Es ist das Verdienst des Vf.s, durch diesen Perspektivenwechsel aufgewiesen zu haben, dass es "Bedeutungsfelder des Seins" gibt, die "ohne Gott" nicht "urbar" gemacht werden können (20), dass Gott also notwendig ist und nicht überflüssig, wie unser moderner "Agnosmus" - oder praktischer Atheismus - annimmt (11 f.). Der Vf. macht mit seinem positiven Kontingenzverständnis zu Recht Front gegen eine pessimistische "religion de la peur", die den Mensch klein und schwach machte im Zuge unserer traditionellen "Schuld- und Schamkultur", statt ihn aufrecht und stark zu machen, und die dem Menschen das Leben vergällt hat (16). Das "forensische Gottesbild", das dieser Schuld- und Schamkultur entstammt, habe das "axiologische Gottesbild" verdrängt, das die "Würde" des Menschen und alles, was "schön" ist, sowie die "zärtliche Nähe" und Liebe aus Gott ableitet (58). Die fragwürdige Ideologisierung der Rechtfertigungslehre zum alleinigen Kriterium der Theologie im Theologenstreit der letzten Jahre zeigte das, denke ich, zur Genüge. Es gibt neben der Rechtfertigung des Sünders noch andere Heilsbegriffe im Neuen Testament, die nicht einfach mit anderen Worten dasselbe sagen wie die Rechtfertigungslehre, sondern auf andere wichtige Aspekte des Christusheils hinweisen wie z. B. die "Königsherrschaft Gottes" (basileia tou theou), die uns zu Königen macht, die Liebe, die kein Warum kennt, "Glanz" und "Schönheit" (doxa), "Lust" und "Freude" (chara), sowie das "Leben" (zoä), das uns durchpulst.

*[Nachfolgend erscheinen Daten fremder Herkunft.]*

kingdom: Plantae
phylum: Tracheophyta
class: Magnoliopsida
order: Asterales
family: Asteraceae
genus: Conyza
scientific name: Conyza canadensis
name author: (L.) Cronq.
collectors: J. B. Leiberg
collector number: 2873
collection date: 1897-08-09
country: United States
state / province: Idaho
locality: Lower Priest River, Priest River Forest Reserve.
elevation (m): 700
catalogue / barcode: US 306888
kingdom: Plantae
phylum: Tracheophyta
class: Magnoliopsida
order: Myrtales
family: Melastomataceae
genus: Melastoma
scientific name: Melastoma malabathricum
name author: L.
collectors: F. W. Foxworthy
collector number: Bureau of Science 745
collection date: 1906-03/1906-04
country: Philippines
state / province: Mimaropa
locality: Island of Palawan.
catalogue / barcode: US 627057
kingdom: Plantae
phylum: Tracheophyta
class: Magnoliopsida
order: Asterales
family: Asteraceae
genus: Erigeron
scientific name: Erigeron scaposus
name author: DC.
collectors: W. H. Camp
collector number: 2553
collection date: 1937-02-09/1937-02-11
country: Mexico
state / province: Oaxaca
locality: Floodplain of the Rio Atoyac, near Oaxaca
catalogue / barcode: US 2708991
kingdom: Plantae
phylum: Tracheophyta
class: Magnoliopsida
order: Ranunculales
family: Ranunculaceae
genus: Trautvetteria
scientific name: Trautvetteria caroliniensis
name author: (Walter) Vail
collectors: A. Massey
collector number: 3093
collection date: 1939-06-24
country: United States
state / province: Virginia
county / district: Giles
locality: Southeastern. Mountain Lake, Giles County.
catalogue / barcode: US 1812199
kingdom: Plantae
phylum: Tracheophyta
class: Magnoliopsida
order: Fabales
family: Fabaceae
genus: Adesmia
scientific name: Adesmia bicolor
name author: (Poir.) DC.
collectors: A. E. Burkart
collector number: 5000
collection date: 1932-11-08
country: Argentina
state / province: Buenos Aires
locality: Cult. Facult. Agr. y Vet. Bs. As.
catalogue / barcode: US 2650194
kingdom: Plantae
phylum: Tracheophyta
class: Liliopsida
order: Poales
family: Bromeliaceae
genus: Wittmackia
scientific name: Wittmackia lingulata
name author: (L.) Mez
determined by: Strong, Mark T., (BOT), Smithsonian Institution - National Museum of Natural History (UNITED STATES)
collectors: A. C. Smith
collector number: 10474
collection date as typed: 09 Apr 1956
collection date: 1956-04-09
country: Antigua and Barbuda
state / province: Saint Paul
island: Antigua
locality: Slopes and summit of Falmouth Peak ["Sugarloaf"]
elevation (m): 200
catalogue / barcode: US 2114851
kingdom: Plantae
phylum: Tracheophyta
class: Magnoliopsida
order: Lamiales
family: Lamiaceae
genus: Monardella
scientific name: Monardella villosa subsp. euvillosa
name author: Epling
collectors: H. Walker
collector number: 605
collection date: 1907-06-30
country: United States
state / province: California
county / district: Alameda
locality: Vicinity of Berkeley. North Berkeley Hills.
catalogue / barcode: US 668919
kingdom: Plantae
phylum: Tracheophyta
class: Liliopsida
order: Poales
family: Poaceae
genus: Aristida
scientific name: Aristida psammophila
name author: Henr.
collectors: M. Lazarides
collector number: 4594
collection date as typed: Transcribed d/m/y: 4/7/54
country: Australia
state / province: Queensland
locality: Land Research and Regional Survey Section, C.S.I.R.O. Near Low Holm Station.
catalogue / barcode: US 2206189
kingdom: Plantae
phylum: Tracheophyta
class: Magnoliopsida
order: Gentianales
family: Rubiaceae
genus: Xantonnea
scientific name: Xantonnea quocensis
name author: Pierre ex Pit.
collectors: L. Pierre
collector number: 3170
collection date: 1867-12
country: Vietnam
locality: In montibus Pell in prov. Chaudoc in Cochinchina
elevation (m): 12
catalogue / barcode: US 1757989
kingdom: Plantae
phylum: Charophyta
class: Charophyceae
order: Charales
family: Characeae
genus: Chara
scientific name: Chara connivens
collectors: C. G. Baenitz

Gewiss, es gibt keine "Beweise" für Gott, nur "Spuren Gottes" (302), die thomasischen "Gottesbeweise haben ihre Kraft verloren" (66), die ja großenteils von einem Ursachedenken, nicht vom Unerwarteten ausgehen. Trotz alledem stutzt man, dass der Vf. seine Gotteswege am Schluss zur bloßen "Hypothese" oder "Vermutung" herabstuft (302, 305). Noch seltsamer ist die Alternative, in die die Arbeit ausmündet: "Hypothese oder Apotheose" (326). Es brauche "für den, der glaubt" nicht bei der "Hypothese Gott" zu bleiben. "Gott, der uns im Namen ruft, ist die Apotheose" des Menschen in Gott, seine Vergottung. Denn "alle Arten der Religiosität, die nicht der Würde und der Erhöhung des Menschen dienen, die ihn niederdrücken und abwerten", sind nicht "Werk Gottes", sondern "Teufelswerk" (336). So bleibt am Schluss doch manches diffus. Ein Durchbruch also, dem die Richtung fehlt? Nein. Aber es besteht ein erheblicher Klärungsbedarf vor allem über viele Begriffe, etwa über den der "Apotheose".